Friday, June 08, 2012

The Liberal's greatest fear is...

...that someone, somewhere might be praying in an untaxed building.

[Note - "liberalism" meaning the intellectual tradition forming the political philosophy of modernity, which therefore encompasses Republicans as well as Democrats.]

Signature collection begins for initiative that would eliminate tax examption for religious property.

If a Jo Shaffer, who apparently lives in the hamlet of Cobb near Clear Lake, can find at least 807,615 like-minded California souls, her proposal to eliminate the property tax exemption for religious organizations could get on the ballot.

She was given the go-ahead Thursday to begin gathering the 807,615 signatures that will be needed. Under state law, those signatures have to be submitted to the Secretary of State’s office by Nov. 2.

The proposal eliminates property tax exemptions based on a property’s use for religious worship or other religious purposes, starting Jan. 1, 2013.

The nonpartisan Legislative Analyst and the governor’s Director of Finance say that if approved, the constitutional change could mean a windfall for state and local government. They estimate that if religious groups had to pay property taxes, local government revenue would jump by roughly $225 million a year. The state General Fund savings in most years would be about $100 million from increased local property tax revenues for school and community college districts, they say.

This is an example of liberal mindset in action. According to Steven D. Smith, traditionally the relationship of Church and State was a matter of jurisdiction; the state had no jurisdiction over the church. This meant that the state could not tax core church property, such as houses of worship. It also meant that the state could not dictate that the church act in ways that would violate its core beliefs.

Over time, as in, in recent years, the liberal impulse to treat all aspects of society as falling within the competence and scope of the liberal state has meant that the state no longer recognizes the jurisdictional claims of the church. The church is simply another constituency within society that the state has to consider in allocating rights and claim as against rights and claims of other constituencies.

Thus, rather than being a matter of jurisdiction, "justice" - specifically, the liberal conception of justice - becomes the rule for the relationship between church and state.

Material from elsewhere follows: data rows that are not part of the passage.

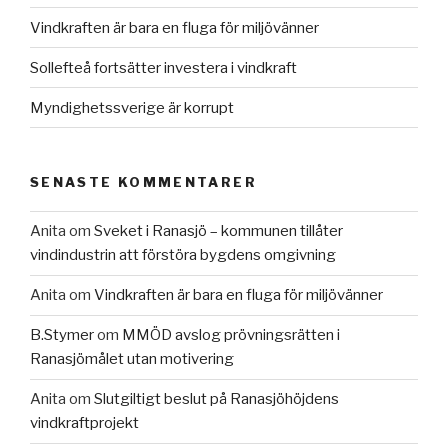
Vindkraften är bara en fluga för miljövänner
Sollefteå fortsätter investera i vindkraft
Myndighetssverige är korrupt
SENASTE KOMMENTARER
Anita
om
Sveket i Ranasjö – kommunen tillåter
vindindustrin att förstöra bygdens omgivning
Anita
om
Vindkraften är bara en fluga för miljövänner
B.Stymer
om
MMÖD avslog prövningsrätten i
Ranasjömålet utan motivering
Anita
om
Slutgiltigt beslut på Ranasjöhöjdens
vindkraftprojekt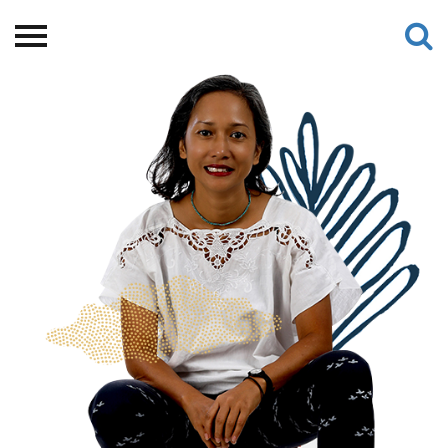
Beranda
Tentang
Permohonan Hibah
Sekolah Pemikiran
Perempuan
Etalase
Blog CME
Proyek Terdahulu
Kredit Web-site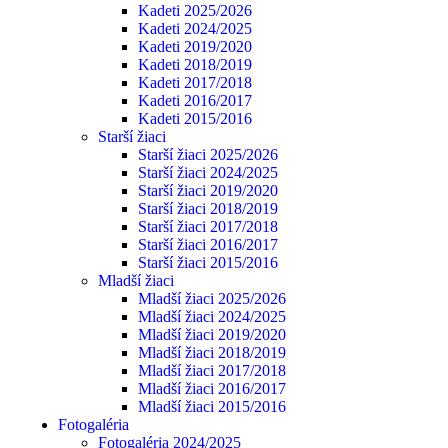
Kadeti 2025/2026
Kadeti 2024/2025
Kadeti 2019/2020
Kadeti 2018/2019
Kadeti 2017/2018
Kadeti 2016/2017
Kadeti 2015/2016
Starší žiaci
Starší žiaci 2025/2026
Starší žiaci 2024/2025
Starší žiaci 2019/2020
Starší žiaci 2018/2019
Starší žiaci 2017/2018
Starší žiaci 2016/2017
Starší žiaci 2015/2016
Mladší žiaci
Mladší žiaci 2025/2026
Mladší žiaci 2024/2025
Mladší žiaci 2019/2020
Mladší žiaci 2018/2019
Mladší žiaci 2017/2018
Mladší žiaci 2016/2017
Mladší žiaci 2015/2016
Fotogaléria
Fotogaléria 2024/2025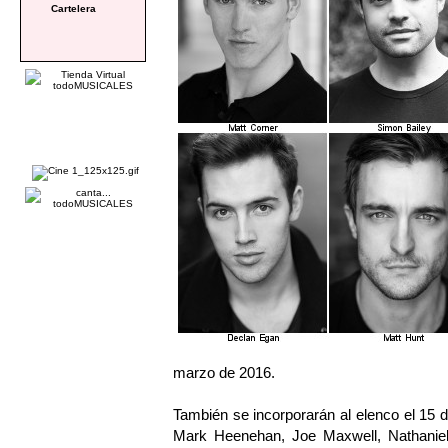
Cartelera
marzo de 2016.
También se incorporarán al elenco el 15 
Mark Heenehan, Joe Maxwell, Nathaniel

One problem with this change is that "liberalism" is not value-neutral. As pointed out by D.C. Schindler, liberalism comes with a pre-commitment to particular values and goals, not the least of which is the proposition that religious rights are entitled to be accorded to any special status vis a vis any other right:

16In the liberal understanding, there exists no such thing as the idea of the human person as homo religiosus, that is, as a naturally religious being in the sense affirmed by thinkers in the patristic and scholastic periods, and indeed in a significant sense by all great religious thinkers (see, for example, St. Augustine’s claim that God is
more interior to me than I am to myself). To be sure, this idea of man as homo religiosus does not attenuate the need and intrinsic importance of free acts for religion rightly conceived! I merely wish to point out that the idea—fundamental for Locke, for example—that religion is an essentially voluntary society stands at the root of the tendency no longer to grant special status to the right to religious freedom, that is, as distinct from the right to freedom in other contexts and senses. Given liberalism’s formal freedom, in other words, relation to God becomes eo ipso a matter of choice: something that is so far first enacted by me, as distinct from being originally given to me as integral to my nature and reaching to the core of my being as a creature. But a God relation to whom is first elected by me, as distinct from being naturally-originally given to me, becomes by definition an arbitrary (because voluntaristic) addition to my natural secular reality. Even if I wish to make God the center of my life, doing so can now be properly only a fabrication (from fabricor, to make, forge); logically, God remains one among many of my equally-metaphysically arbitrary choices. In short, the special status accorded the right to religious freedom finds a reasonable basis finally only in a God who
reaches to the inner meaning and depths of my secular nature as such, and thus makes a difference to everything I am and do; and this reasonable basis requires a relation to God that is first naturally-given as distinct from chosen. Given liberalism’s idea of religion as essentially a voluntary matter, therefore, the Obama administration is so far not inconsistent in denying the special status of the right to religious freedom.

If that's too deep, consider the fact that the taxes raised by the state will be used for abortion, contraception, war, blood transfusions, pork production, cattle production, or any of a myriad of other activities that particular religious traditions view as being contrary to their belief systems.

As things now exist, these religious traditions can maintain a jurisdictional modus vivendi with the state that advances what they see as anathemas.

Liberal rhetoric often involves a claim that some religious group is trying to force their views on non-believers. When religions are forced to subsidize the state, then that argument loses whatever force it has; religious traditions will have no choice but to play the game of politics as any other political group, endorsing particular candidates, putting up a slate of politicians to protect its interests, as occurred with the Catholic Center Party in pre-Nazi Germany.

If liberals think that religion has too much involvement in politics now, imagine what the future will hold.